Extracted page text:
+ + +
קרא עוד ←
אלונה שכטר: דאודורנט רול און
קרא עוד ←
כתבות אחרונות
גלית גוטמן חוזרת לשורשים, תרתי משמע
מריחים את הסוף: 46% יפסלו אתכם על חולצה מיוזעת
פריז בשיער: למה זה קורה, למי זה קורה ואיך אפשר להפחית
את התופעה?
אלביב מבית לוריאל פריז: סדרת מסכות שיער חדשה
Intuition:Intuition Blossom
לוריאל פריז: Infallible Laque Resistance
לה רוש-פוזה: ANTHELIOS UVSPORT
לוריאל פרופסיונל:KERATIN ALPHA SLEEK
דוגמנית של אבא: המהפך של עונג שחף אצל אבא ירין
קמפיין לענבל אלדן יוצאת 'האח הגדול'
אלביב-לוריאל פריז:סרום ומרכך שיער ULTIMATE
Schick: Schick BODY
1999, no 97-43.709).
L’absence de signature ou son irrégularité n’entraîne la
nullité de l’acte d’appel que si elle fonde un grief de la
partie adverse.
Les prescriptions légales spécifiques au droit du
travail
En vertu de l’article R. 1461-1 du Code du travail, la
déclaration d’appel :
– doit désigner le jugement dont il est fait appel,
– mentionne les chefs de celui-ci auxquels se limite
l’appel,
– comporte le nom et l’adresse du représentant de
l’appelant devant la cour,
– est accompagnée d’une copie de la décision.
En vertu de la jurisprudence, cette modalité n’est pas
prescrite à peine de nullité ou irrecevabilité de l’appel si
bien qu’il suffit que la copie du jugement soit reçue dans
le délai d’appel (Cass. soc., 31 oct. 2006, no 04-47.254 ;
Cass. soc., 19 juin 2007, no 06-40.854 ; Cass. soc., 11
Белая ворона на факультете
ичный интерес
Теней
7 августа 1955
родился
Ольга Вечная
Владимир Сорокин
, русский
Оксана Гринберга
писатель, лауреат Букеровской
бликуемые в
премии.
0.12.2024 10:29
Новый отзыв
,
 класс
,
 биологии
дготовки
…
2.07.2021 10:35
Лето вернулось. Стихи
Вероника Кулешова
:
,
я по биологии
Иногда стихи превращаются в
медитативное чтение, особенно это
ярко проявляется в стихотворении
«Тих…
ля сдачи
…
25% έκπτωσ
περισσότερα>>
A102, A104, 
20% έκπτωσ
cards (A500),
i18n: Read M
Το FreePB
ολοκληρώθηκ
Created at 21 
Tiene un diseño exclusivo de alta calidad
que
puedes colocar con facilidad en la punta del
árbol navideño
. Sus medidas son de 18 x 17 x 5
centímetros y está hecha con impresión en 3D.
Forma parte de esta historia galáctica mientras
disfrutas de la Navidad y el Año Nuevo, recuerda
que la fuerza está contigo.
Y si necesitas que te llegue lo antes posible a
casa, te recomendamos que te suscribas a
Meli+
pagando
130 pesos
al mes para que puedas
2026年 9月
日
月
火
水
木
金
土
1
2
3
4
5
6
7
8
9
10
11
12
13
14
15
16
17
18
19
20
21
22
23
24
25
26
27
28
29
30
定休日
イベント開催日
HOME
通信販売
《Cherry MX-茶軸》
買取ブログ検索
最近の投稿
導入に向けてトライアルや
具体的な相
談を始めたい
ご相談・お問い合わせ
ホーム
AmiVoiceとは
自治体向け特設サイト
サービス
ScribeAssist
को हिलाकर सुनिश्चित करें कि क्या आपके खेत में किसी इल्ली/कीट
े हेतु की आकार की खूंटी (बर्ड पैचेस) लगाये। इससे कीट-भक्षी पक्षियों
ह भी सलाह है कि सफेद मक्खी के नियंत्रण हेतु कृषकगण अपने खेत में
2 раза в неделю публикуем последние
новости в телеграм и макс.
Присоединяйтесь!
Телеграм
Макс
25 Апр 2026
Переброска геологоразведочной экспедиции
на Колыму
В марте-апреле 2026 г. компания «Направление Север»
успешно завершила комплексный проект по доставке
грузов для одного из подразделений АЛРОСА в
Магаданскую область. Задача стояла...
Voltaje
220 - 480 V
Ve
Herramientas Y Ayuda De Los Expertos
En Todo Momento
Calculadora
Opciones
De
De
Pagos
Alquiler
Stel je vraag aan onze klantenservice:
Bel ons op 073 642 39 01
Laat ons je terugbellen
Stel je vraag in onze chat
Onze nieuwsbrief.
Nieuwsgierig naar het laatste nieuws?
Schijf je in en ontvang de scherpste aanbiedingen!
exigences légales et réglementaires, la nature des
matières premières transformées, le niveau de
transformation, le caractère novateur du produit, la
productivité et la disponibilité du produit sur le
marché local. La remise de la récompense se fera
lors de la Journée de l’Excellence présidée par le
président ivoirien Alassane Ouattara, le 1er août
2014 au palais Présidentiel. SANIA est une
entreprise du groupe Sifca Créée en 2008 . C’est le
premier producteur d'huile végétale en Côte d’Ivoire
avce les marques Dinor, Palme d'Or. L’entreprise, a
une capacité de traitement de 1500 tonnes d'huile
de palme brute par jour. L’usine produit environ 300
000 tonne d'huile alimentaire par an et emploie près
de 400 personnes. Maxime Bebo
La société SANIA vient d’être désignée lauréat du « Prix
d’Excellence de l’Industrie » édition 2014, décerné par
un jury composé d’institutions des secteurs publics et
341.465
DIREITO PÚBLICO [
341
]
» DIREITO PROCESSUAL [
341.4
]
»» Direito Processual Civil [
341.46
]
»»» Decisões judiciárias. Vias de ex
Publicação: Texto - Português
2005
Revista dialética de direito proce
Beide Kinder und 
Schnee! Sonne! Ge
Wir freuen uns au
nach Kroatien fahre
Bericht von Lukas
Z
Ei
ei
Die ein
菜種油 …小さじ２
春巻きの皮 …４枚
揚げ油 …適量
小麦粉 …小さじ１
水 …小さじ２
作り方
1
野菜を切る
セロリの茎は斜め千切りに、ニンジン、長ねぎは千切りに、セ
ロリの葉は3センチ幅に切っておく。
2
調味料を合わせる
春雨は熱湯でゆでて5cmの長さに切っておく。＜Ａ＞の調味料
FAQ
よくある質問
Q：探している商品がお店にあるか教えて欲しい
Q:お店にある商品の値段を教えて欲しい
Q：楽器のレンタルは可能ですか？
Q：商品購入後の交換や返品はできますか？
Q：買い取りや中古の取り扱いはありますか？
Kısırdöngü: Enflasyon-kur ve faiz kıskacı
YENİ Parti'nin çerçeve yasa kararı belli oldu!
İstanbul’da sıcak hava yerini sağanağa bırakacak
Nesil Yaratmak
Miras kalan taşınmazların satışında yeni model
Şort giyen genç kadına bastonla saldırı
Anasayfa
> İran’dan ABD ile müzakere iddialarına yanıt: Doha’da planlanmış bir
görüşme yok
+ + +
#### [What you need to do]
Can you update the lines, changing every "Cass. soc." to "Cass. civ." and leaving everything else as it is?

#### [Exercise solution]
קרא עוד ←
אלונה שכטר: דאודורנט רול און
קרא עוד ←
כתבות אחרונות
גלית גוטמן חוזרת לשורשים, תרתי משמע
מריחים את הסוף: 46% יפסלו אתכם על חולצה מיוזעת
פריז בשיער: למה זה קורה, למי זה קורה ואיך אפשר להפחית
את התופעה?
אלביב מבית לוריאל פריז: סדרת מסכות שיער חדשה
Intuition:Intuition Blossom
לוריאל פריז: Infallible Laque Resistance
לה רוש-פוזה: ANTHELIOS UVSPORT
לוריאל פרופסיונל:KERATIN ALPHA SLEEK
דוגמנית של אבא: המהפך של עונג שחף אצל אבא ירין
קמפיין לענבל אלדן יוצאת 'האח הגדול'
אלביב-לוריאל פריז:סרום ומרכך שיער ULTIMATE
Schick: Schick BODY
1999, no 97-43.709).
L’absence de signature ou son irrégularité n’entraîne la
nullité de l’acte d’appel que si elle fonde un grief de la
partie adverse.
Les prescriptions légales spécifiques au droit du
travail
En vertu de l’article R. 1461-1 du Code du travail, la
déclaration d’appel :
– doit désigner le jugement dont il est fait appel,
– mentionne les chefs de celui-ci auxquels se limite
l’appel,
– comporte le nom et l’adresse du représentant de
l’appelant devant la cour,
– est accompagnée d’une copie de la décision.
En vertu de la jurisprudence, cette modalité n’est pas
prescrite à peine de nullité ou irrecevabilité de l’appel si
bien qu’il suffit que la copie du jugement soit reçue dans
le délai d’appel (Cass. civ., 31 oct. 2006, no 04-47.254 ;
Cass. civ., 19 juin 2007, no 06-40.854 ; Cass. civ., 11
Белая ворона на факультете
ичный интерес
Теней
7 августа 1955
родился
Ольга Вечная
Владимир Сорокин
, русский
Оксана Гринберга
писатель, лауреат Букеровской
бликуемые в
премии.
0.12.2024 10:29
Новый отзыв
,
 класс
,
 биологии
дготовки
…
2.07.2021 10:35
Лето вернулось. Стихи
Вероника Кулешова
:
,
я по биологии
Иногда стихи превращаются в
медитативное чтение, особенно это
ярко проявляется в стихотворении
«Тих…
ля сдачи
…
25% έκπτωσ
περισσότερα>>
A102, A104, 
20% έκπτωσ
cards (A500),
i18n: Read M
Το FreePB
ολοκληρώθηκ
Created at 21 
Tiene un diseño exclusivo de alta calidad
que
puedes colocar con facilidad en la punta del
árbol navideño
. Sus medidas son de 18 x 17 x 5
centímetros y está hecha con impresión en 3D.
Forma parte de esta historia galáctica mientras
disfrutas de la Navidad y el Año Nuevo, recuerda
que la fuerza está contigo.
Y si necesitas que te llegue lo antes posible a
casa, te recomendamos que te suscribas a
Meli+
pagando
130 pesos
al mes para que puedas
2026年 9月
日
月
火
水
木
金
土
1
2
3
4
5
6
7
8
9
10
11
12
13
14
15
16
17
18
19
20
21
22
23
24
25
26
27
28
29
30
定休日
イベント開催日
HOME
通信販売
《Cherry MX-茶軸》
買取ブログ検索
最近の投稿
導入に向けてトライアルや
具体的な相
談を始めたい
ご相談・お問い合わせ
ホーム
AmiVoiceとは
自治体向け特設サイト
サービス
ScribeAssist
को हिलाकर सुनिश्चित करें कि क्या आपके खेत में किसी इल्ली/कीट
े हेतु की आकार की खूंटी (बर्ड पैचेस) लगाये। इससे कीट-भक्षी पक्षियों
ह भी सलाह है कि सफेद मक्खी के नियंत्रण हेतु कृषकगण अपने खेत में
2 раза в неделю публикуем последние
новости в телеграм и макс.
Присоединяйтесь!
Телеграм
Макс
25 Апр 2026
Переброска геологоразведочной экспедиции
на Колыму
В марте-апреле 2026 г. компания «Направление Север»
успешно завершила комплексный проект по доставке
грузов для одного из подразделений АЛРОСА в
Магаданскую область. Задача стояла...
Voltaje
220 - 480 V
Ve
Herramientas Y Ayuda De Los Expertos
En Todo Momento
Calculadora
Opciones
De
De
Pagos
Alquiler
Stel je vraag aan onze klantenservice:
Bel ons op 073 642 39 01
Laat ons je terugbellen
Stel je vraag in onze chat
Onze nieuwsbrief.
Nieuwsgierig naar het laatste nieuws?
Schijf je in en ontvang de scherpste aanbiedingen!
exigences légales et réglementaires, la nature des
matières premières transformées, le niveau de
transformation, le caractère novateur du produit, la
productivité et la disponibilité du produit sur le
marché local. La remise de la récompense se fera
lors de la Journée de l’Excellence présidée par le
président ivoirien Alassane Ouattara, le 1er août
2014 au palais Présidentiel. SANIA est une
entreprise du groupe Sifca Créée en 2008 . C’est le
premier producteur d'huile végétale en Côte d’Ivoire
avce les marques Dinor, Palme d'Or. L’entreprise, a
une capacité de traitement de 1500 tonnes d'huile
de palme brute par jour. L’usine produit environ 300
000 tonne d'huile alimentaire par an et emploie près
de 400 personnes. Maxime Bebo
La société SANIA vient d’être désignée lauréat du « Prix
d’Excellence de l’Industrie » édition 2014, décerné par
un jury composé d’institutions des secteurs publics et
341.465
DIREITO PÚBLICO [
341
]
» DIREITO PROCESSUAL [
341.4
]
»» Direito Processual Civil [
341.46
]
»»» Decisões judiciárias. Vias de ex
Publicação: Texto - Português
2005
Revista dialética de direito proce
Beide Kinder und 
Schnee! Sonne! Ge
Wir freuen uns au
nach Kroatien fahre
Bericht von Lukas
Z
Ei
ei
Die ein
菜種油 …小さじ２
春巻きの皮 …４枚
揚げ油 …適量
小麦粉 …小さじ１
水 …小さじ２
作り方
1
野菜を切る
セロリの茎は斜め千切りに、ニンジン、長ねぎは千切りに、セ
ロリの葉は3センチ幅に切っておく。
2
調味料を合わせる
春雨は熱湯でゆでて5cmの長さに切っておく。＜Ａ＞の調味料
FAQ
よくある質問
Q：探している商品がお店にあるか教えて欲しい
Q:お店にある商品の値段を教えて欲しい
Q：楽器のレンタルは可能ですか？
Q：商品購入後の交換や返品はできますか？
Q：買い取りや中古の取り扱いはありますか？
Kısırdöngü: Enflasyon-kur ve faiz kıskacı
YENİ Parti'nin çerçeve yasa kararı belli oldu!
İstanbul’da sıcak hava yerini sağanağa bırakacak
Nesil Yaratmak
Miras kalan taşınmazların satışında yeni model
Şort giyen genç kadına bastonla saldırı
Anasayfa
> İran’dan ABD ile müzakere iddialarına yanıt: Doha’da planlanmış bir
görüşme yok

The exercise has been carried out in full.